Para o comandante da 2ª Companhia do 4º Batalhão de Bombeiros Militares, capitão Renan Fernandes, o principal objetivo da ação foi promover a padronização das atividades, para que o serviço desenvolvido no quartel de Içara seja o mesmo de Morro da Fumaça e Urussanga. “Além da integração entre as diversas equipes, porque em casos de ocorrências de grande gravidade na região, esses alunos vão ter que trabalhar juntos”, constata.
Em relação à atividade do fim de semana, o foco dos ensinamentos foi o trabalho, no meio de uma área de mata, com os chamados meios de fortuna. “Ou seja, meios que você tem no dia a dia, que pode improvisar em um atendimento a emergência, como um galho de árvore, uma corda, o uso de um chinelo para fazer um colar cervical, os meios adaptados para que o bombeiro comunitário consiga fazer o socorro da vítima”, explica.

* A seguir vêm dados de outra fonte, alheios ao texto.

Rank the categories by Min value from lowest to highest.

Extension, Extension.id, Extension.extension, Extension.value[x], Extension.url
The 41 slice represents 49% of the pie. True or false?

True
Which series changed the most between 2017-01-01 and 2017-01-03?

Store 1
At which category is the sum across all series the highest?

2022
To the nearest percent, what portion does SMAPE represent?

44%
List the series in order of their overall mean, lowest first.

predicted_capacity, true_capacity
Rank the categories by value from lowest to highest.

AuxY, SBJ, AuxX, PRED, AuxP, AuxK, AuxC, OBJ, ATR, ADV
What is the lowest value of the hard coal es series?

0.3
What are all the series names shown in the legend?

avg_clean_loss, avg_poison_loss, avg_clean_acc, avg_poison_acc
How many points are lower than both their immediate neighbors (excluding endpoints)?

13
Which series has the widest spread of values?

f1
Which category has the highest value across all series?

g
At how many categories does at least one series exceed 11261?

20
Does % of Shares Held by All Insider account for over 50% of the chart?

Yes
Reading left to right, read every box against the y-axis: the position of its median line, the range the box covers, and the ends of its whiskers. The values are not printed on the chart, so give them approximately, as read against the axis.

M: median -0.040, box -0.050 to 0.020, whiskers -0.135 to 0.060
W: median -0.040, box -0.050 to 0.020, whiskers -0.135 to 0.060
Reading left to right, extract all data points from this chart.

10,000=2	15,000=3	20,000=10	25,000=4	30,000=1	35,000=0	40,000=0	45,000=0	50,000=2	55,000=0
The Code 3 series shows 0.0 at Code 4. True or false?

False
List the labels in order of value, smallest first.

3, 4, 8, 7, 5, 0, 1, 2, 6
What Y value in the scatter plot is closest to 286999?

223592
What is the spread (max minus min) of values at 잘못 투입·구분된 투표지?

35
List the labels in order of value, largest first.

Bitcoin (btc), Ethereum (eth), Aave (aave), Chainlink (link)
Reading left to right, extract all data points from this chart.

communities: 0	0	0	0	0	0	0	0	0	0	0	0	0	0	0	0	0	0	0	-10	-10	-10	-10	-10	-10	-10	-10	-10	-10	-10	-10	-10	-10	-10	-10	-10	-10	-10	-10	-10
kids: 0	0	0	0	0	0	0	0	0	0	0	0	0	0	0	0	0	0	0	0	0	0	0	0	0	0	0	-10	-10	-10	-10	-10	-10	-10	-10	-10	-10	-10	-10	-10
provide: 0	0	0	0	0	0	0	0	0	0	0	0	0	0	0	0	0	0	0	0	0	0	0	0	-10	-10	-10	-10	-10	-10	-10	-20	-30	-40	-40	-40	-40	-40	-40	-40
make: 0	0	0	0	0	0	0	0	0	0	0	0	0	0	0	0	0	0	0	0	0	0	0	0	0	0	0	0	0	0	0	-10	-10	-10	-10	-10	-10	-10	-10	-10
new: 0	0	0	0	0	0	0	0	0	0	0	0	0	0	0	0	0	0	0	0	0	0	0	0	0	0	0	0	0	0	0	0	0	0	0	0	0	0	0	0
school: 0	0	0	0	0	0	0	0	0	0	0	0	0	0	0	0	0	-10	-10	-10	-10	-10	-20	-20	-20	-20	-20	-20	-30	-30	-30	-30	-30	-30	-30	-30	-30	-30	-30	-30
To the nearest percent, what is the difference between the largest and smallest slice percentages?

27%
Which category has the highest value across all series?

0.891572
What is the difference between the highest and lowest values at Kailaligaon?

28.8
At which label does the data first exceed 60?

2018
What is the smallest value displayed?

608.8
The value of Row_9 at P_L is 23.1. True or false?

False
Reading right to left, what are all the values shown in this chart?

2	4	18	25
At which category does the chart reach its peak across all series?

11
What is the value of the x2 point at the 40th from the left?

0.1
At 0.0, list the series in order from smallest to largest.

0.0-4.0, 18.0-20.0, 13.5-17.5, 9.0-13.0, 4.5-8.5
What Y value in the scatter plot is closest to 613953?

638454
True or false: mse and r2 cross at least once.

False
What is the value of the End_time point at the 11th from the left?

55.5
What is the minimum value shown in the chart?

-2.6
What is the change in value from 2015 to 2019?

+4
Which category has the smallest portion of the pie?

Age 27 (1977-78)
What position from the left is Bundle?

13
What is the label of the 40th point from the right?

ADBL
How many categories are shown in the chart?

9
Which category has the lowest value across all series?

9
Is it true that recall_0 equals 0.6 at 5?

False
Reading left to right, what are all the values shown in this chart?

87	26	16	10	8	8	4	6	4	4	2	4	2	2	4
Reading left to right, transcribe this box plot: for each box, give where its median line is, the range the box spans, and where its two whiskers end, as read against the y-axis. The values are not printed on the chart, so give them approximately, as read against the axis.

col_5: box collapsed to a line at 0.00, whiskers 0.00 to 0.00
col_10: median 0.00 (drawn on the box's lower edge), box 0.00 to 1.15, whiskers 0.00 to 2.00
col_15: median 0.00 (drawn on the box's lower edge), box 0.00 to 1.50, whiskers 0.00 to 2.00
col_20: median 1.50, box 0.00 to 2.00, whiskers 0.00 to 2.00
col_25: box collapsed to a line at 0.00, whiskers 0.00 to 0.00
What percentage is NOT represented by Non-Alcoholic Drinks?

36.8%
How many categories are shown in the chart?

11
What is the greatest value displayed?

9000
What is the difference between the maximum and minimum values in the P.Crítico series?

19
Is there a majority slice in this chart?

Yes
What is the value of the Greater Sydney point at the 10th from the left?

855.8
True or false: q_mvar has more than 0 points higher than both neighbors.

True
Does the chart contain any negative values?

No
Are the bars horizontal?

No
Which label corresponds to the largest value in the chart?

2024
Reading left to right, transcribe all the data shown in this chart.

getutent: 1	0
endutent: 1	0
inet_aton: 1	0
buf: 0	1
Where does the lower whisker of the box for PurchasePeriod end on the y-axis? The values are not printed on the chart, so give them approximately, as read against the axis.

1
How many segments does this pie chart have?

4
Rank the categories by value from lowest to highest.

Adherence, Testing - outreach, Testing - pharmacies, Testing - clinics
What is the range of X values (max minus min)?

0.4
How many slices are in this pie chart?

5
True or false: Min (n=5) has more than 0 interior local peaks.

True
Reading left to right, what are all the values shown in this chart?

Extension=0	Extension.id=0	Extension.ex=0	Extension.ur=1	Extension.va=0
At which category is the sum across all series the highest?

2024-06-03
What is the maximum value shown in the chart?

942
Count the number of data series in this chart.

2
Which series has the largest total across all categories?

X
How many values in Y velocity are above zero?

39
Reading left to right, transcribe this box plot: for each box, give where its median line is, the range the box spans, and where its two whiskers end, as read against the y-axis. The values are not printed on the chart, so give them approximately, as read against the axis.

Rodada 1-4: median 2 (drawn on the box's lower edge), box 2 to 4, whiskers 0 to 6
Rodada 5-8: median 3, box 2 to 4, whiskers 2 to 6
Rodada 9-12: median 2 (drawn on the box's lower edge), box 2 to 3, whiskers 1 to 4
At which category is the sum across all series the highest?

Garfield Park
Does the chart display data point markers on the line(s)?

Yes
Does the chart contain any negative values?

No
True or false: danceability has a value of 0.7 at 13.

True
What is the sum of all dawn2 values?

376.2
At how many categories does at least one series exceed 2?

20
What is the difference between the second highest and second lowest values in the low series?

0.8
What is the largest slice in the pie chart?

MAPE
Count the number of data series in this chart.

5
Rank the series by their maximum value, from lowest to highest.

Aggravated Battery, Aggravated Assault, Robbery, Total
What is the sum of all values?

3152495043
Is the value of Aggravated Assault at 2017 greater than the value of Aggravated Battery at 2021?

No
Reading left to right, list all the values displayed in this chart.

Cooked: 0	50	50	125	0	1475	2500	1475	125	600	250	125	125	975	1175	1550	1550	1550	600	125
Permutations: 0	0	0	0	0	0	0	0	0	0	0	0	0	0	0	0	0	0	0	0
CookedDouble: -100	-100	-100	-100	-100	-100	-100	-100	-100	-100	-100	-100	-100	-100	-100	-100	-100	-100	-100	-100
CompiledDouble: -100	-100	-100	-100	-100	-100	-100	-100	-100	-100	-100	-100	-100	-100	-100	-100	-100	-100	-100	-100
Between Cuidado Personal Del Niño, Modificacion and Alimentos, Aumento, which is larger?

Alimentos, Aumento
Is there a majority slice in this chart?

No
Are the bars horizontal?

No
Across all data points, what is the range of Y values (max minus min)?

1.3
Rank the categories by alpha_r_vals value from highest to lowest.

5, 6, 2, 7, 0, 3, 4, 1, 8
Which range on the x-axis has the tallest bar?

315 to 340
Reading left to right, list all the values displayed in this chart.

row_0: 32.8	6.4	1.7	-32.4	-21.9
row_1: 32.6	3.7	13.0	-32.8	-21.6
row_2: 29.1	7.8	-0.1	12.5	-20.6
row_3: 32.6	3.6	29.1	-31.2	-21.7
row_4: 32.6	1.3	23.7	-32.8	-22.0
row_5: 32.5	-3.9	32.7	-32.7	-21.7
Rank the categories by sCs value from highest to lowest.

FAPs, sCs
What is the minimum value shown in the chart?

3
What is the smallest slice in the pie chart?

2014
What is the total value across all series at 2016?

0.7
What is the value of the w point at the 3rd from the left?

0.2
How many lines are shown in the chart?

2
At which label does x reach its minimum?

Nos diversos testes, as reações dos alunos em momentos de crise também foram avaliadas, uma vez que todos estavam com privação de sono e alimentação, com frio, carregando mochilas com dez quilos de peso e desempenhando tarefas desgastantes. “Ficamos percebendo como foram essas reações em situações bastante desgastantes, porque em ocorrências mais complexas, a gente pode passar de 12 horas até uma semana inteira em cima do fato”, esclarece o comandante.
Segundo o subcomandante da 2ª Companhia, capitão Arthur Eugênio da Silveira Júnior, o planejamento para o treinamento final foi iniciado em dezembro de 2018 e preparado para se tornar uma experiência de vida, em que cada aluno pudesse conhecer até onde podem ir seus limites corporais e psicológicos. “É uma experiência interessante, experimentar como é ficar em um ambiente desfavorável e ter que se adaptar à situação. Tenho certeza que eles aprenderam coisas que vão levar para toda a vida”, enaltece.
Na noite de sexta-feira, às 21h, a atividade começou com uma conferência de materiais, seguida por uma marcha de 12 quilômetros, com cada aluno carregando mochilas com peso mínimo de dez quilos. Ao chegarem ao local do treinamento, todos montaram o acampamento e, posteriormente, receberam instruções e colocaram em prática, com diversas atividades durante horas e horas seguidas, tudo que aprenderam na teoria.
“Assim, já conhecemos os limites do aluno e mostramos para eles, também, o que podem esperar lá na frente, em uma ocorrência real. A gente passa a saber quem vai ter capacidade de trabalhar por 12h ou 24 horas ininterruptas, muitas vezes sem conseguir se alimentar direito ou fazer necessidades, em detrimento do bem maior que é o salvamento da vítima, o salvamento de uma vida”, destaca Fernandes.
Reforço para o efetivo
Além de contribuírem nas respectivas comunidades que fazem parte, os bombeiros comunitários, que se formarão já na próximas semanas, representam um importante reforço para o efetivo do Corpo de Bombeiros.
“Trata-se de um sangue novo que chega, são 54 homens e mulheres que vão oferecer seu apoio para a nossa região, de uma forma que poderemos continuar prestando um atendimento de excelência para a comunidade”, complementa o comandante.
Grupo eclético
Outro ponto de destaque diz respeito às diferenças encontradas entre os 54 futuros bombeiros comunitários. Conforme o capitão Fernandes, são homens mulheres com diversas idades e biotipos, desde profissionais da saúde até empresários, formando uma turma bastante eclética. “E isso traz um enriquecimento muito grande para a corporação, uma vez que são várias as atividades que o Corpo de Bombeiros desenvolve e essa experiência, como do ambiente de trabalho, contribui muito para as nossas ações”, avalia.
De acordo com o comandante, independente das diferenças, todos vão poder concluir o curso. “A gente fica muito feliz em saber que, daqui a alguns dias, teremos mais 54 cidadãos que poderão fazer frente a uma emergência real. Torcemos para que muitos bombeiros comunitários se tornem militares no futuro, como eu, que tive a felicidade de passar em um concurso, me formar e, até hoje, trabalhar aqui”, finaliza.